According to the first to sixth aspects of the present invention, the portion / region relatively weak to external force such as an impact, that is, the outer peripheral end face of the rectangular flat plate is reinforced and protected by the reinforcing member. In other words, while reducing the size and weight of the plate-shaped polymer electrolyte battery, the impact absorption and reinforcement by the reinforcing member and the like can easily prevent the outer peripheral end face of the battery from being damaged by an external force such as an impact. . That is,
It is possible to provide a lightweight, compact, and low-cost plate-shaped polymer electrolyte battery that has mechanical strength that does not hinder handling operations and the like.

[Brief description of the drawings]

FIG. 1 is a developed perspective view showing a configuration of a main part of a plate-shaped polymer electrolyte battery according to a first embodiment.

FIG. 2A is an exploded perspective view showing a main configuration of a plate-shaped polymer electrolyte battery according to a second embodiment, and FIG. 2B is a perspective view of a reinforcing member of the plate-shaped polymer electrolyte battery according to the second embodiment. The perspective view showing a modification.
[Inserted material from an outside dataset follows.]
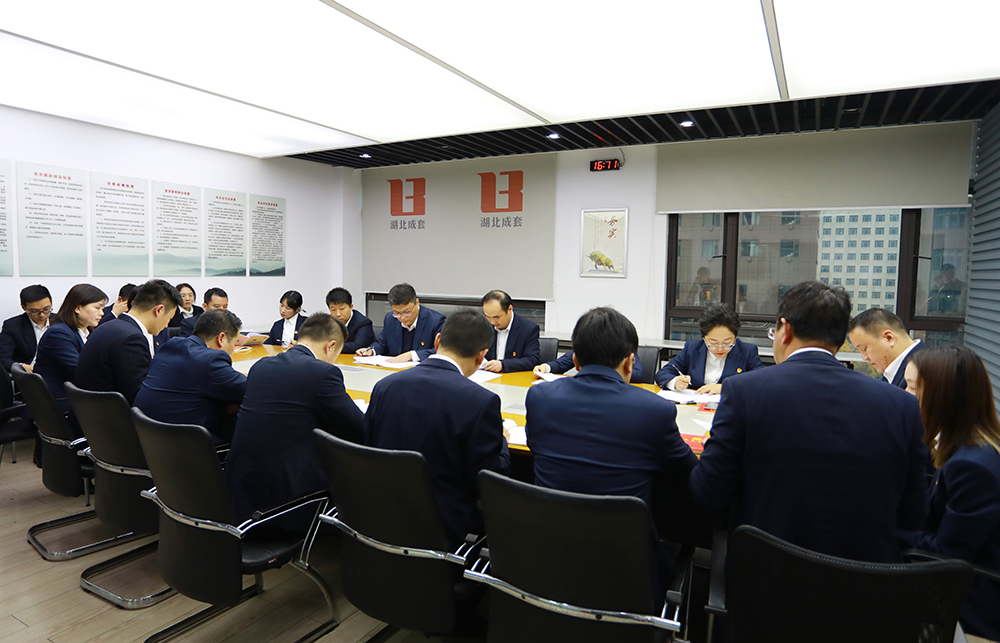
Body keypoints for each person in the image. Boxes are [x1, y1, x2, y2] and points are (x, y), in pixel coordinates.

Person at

3A is an exploded perspective view showing a main part configuration of a plate-shaped polymer electrolyte battery according to a third embodiment, and FIGS. 3B and 3C are plate-shaped polymer electrolyte batteries according to the third embodiment. The perspective view which shows the modification of the mutually different principal part structure.

FIG. 4 is an exploded perspective view showing a main configuration of a plate-shaped polymer electrolyte battery according to a fourth embodiment.
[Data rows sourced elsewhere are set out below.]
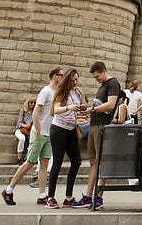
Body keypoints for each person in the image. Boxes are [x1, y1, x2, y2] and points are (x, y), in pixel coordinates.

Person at [3, 69, 60, 205]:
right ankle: (9, 190)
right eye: (60, 75)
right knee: (30, 162)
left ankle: (42, 194)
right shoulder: (45, 91)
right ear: (53, 76)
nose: (62, 77)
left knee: (44, 164)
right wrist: (38, 129)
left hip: (49, 133)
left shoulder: (56, 93)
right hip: (39, 133)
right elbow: (36, 112)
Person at [79, 60, 121, 210]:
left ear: (103, 71)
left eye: (97, 76)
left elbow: (110, 104)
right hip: (93, 124)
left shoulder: (112, 83)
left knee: (101, 161)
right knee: (93, 161)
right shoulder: (103, 85)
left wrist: (92, 110)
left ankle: (99, 196)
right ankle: (88, 195)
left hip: (102, 125)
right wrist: (89, 110)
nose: (96, 79)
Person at [46, 69, 87, 208]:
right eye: (73, 80)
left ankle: (68, 196)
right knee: (57, 162)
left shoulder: (76, 92)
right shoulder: (61, 92)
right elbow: (55, 109)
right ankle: (50, 196)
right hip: (59, 128)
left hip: (71, 129)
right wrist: (69, 107)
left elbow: (82, 108)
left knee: (76, 161)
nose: (75, 82)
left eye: (77, 80)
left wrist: (82, 95)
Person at [15, 98, 35, 165]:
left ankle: (27, 158)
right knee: (22, 139)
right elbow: (18, 123)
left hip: (29, 131)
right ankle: (19, 158)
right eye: (31, 102)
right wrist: (25, 125)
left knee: (33, 141)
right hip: (20, 130)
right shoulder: (23, 111)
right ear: (28, 103)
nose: (32, 104)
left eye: (34, 103)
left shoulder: (35, 112)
FIG. 5 is a developed perspective view showing a configuration of a main part of a plate-shaped polymer electrolyte battery according to a fifth embodiment.

[Explanation of symbols]

DESCRIPTION OF SYMBOLS 1 ... Power generation element 2 ... Sheet-shaped positive electrode 2a, 4a ... Terminal for external connection 3 ... Hollyer electrolyte layer 4 ... Sheet-shaped negative electrode 5, 5 ', 7, 7', 8, 8 ', 8 ", 9, 9 '... reinforcement body 5a ... metal layer of reinforcement body 6 ... polymer-based sealing body 6a, 6b ... polymer-based sealing film

 ──────────────────────────────────────────────────続 き Continued on the front page F term (reference) 5H011 AA01 CC02 CC06 CC08 CC10 CC12 DD13 GG01 HH02 HH11 JJ02 5H029 AJ11 AK03 AL06 AM00 AM02 AM07 AM16 BJ04 DJ02 DJ03 EJ01 EJ12

Claims (6)

[Claims] 1. A plate-shaped power generating element having an external connection terminal, a reinforcing member arranged so as to surround at least an outer peripheral edge of the power generation element, and power generation while leading out the external connection terminal And a polymer-based sealing member for sealing the element. 2. The plate-shaped polymer electrolyte battery according to claim 1, wherein the reinforcing member is a frame. 3. The plate-shaped polymer electrolyte battery according to claim 1, wherein the frame-type reinforcing member forms a part of a polymer-based sealing body. 4. The plate-shaped polymer electrolyte battery according to claim 1, wherein the reinforcing body is a fitting type. 5. The reinforcing body is composed of an electrolytic solution-resistant resinous main body and a metal plate adhered to a main surface of the resinous main body. A plate-shaped polymer electrolyte battery according to one of the preceding claims. 6. The plate-shaped polymer electrolyte battery according to claim 1, wherein the reinforcing member is constituted by a plurality of divided pieces.